The authors of the report wrote that the increases are considered the “largest in decades” and come after a “period of great progress in reducing pediatric mortality rates.”

However, that period now appears to be over, with death rates rising due to “manmade pathogens,” a term researchers used to describe things like guns and drugs.

“We are at a point where the threat to children’s health is not coming from a microorganism or a cancer cell,” Steven Woolf, a professor at Virginia Commonwealth University and the lead author of the report, said. “It’s coming from bullets and drugs and cars.”

Woolf and his fellow researchers found that for children of both genders and multiple races, death rates are rising in several causational categories.

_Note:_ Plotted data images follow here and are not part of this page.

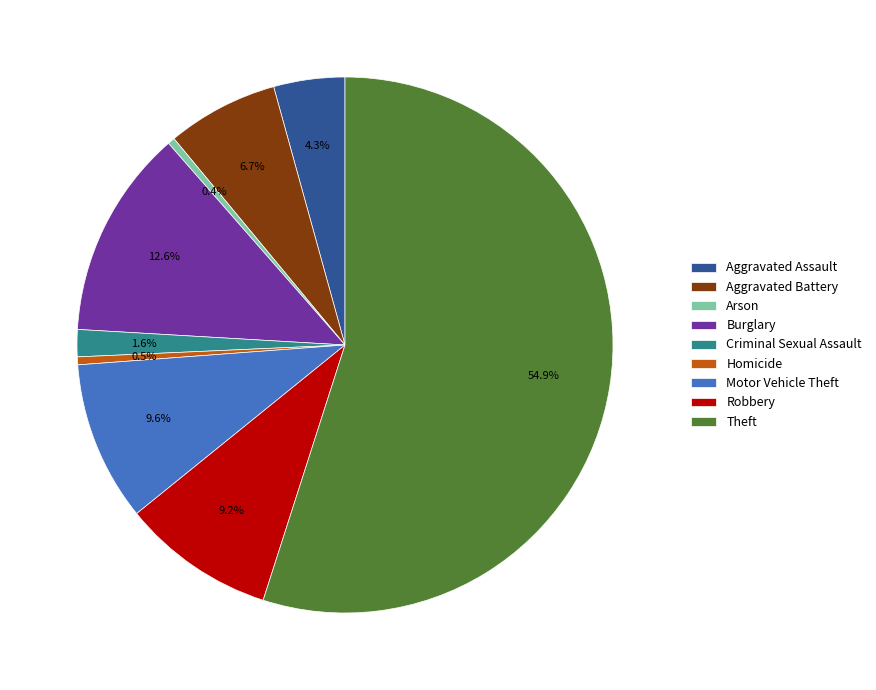

What is the largest slice in the pie chart?

Theft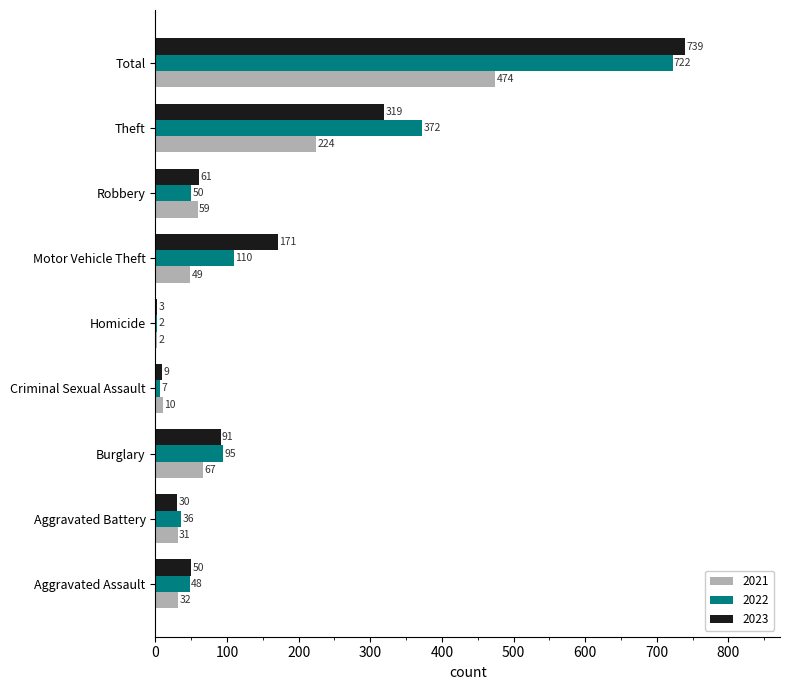

How many data points does each series have?

9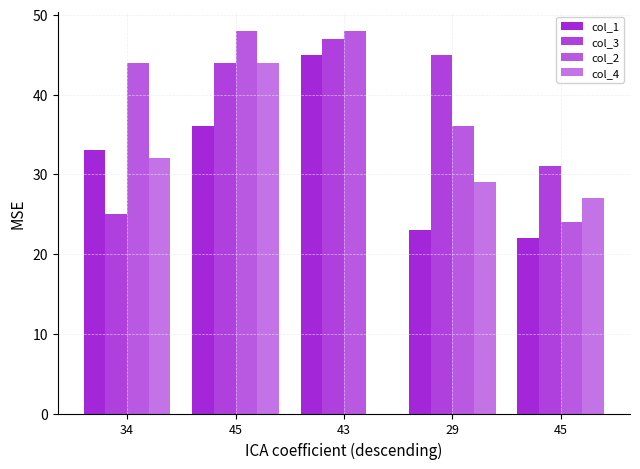

What is the maximum value for col_4?

44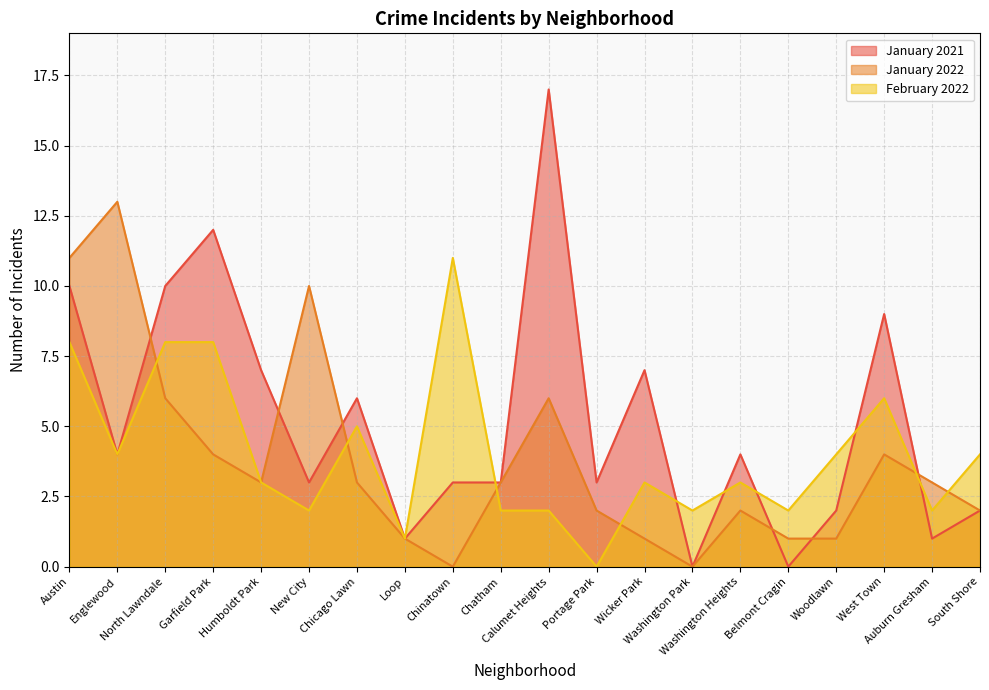

Which series has the largest range (max minus min)?

January 2021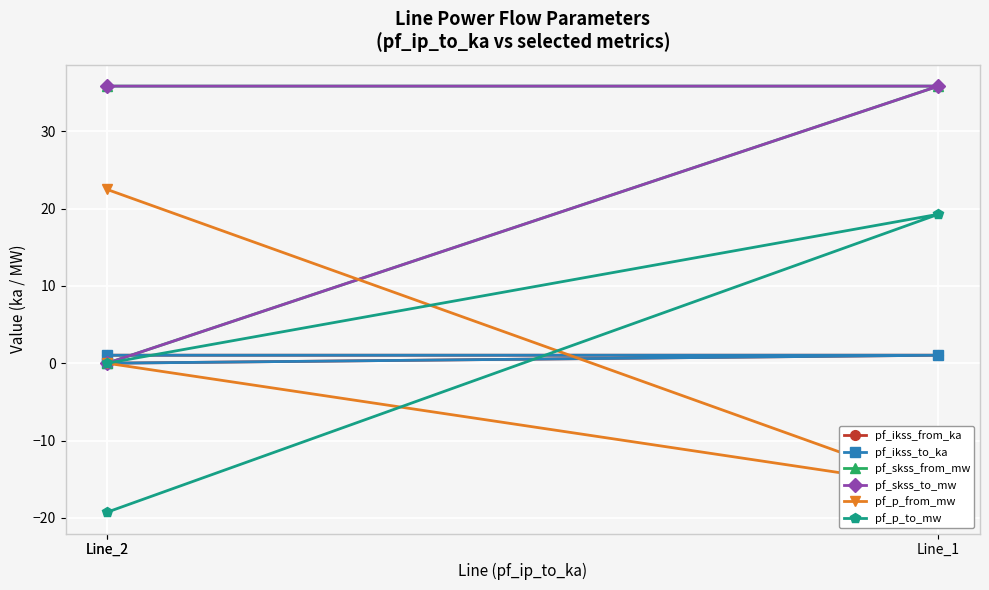

True or false: pf_skss_from_mw has a value of 0.0 at Line_2.

True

These categories include car accidents, drug overdoses, gun violence, and more.

For gun-related deaths, the report found they have become more of a common trend throughout the last half-decade, with homicides and suicides by gun accounting for nearly half of the overall increase in child mortality in 2020. The report noted that homicides among children, most of which involved guns, rose by 40% between 2019 and 2021.

Another common cause of death was fatal car accidents, which researchers said had been on the decline for years before rebounding and elevating the youth death toll.

Alcohol and drugs caused twice as many child deaths in 2021 as they did in 2019, with the report noting that most of them were determined to be accidental overdoses.

While the report admits that child mortality rates have risen and fallen throughout the years, the rate at which we are seeing it occur now is historical for the 21st century.

“But an increase of this magnitude has not occurred in half a century and perhaps has not occurred since the influenza pandemic,” Woolf said. For reference, the influenza pandemic ended in 1919.

In order to complete the report, researchers used death-certificate data collected by the Centers for Disease Control and Prevention.

Woolf shared that dismissing the new data as a phenomenon caused by the pandemic would be dangerous, as he highlighted suicide rates among children have risen since 2007, homicides have climbed since 2013, and overdose deaths began increasing in 2019.